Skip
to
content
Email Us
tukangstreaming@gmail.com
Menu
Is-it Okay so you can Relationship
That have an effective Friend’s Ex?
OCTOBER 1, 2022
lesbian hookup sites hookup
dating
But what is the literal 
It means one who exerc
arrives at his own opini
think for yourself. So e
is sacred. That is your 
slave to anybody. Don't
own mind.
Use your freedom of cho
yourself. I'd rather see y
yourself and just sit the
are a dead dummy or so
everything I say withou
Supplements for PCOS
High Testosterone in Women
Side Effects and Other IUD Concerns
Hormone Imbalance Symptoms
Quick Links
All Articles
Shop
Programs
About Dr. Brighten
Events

→ Task prompt: Print, from the entries above, the line with "OCTOBER 1, 2022", the line with "everything I say withou" and all lines between them, exactly and with nothing else.

→ Answer for the task:
OCTOBER 1, 2022
lesbian hookup sites hookup
dating
But what is the literal 
It means one who exerc
arrives at his own opini
think for yourself. So e
is sacred. That is your 
slave to anybody. Don't
own mind.
Use your freedom of cho
yourself. I'd rather see y
yourself and just sit the
are a dead dummy or so
everything I say withou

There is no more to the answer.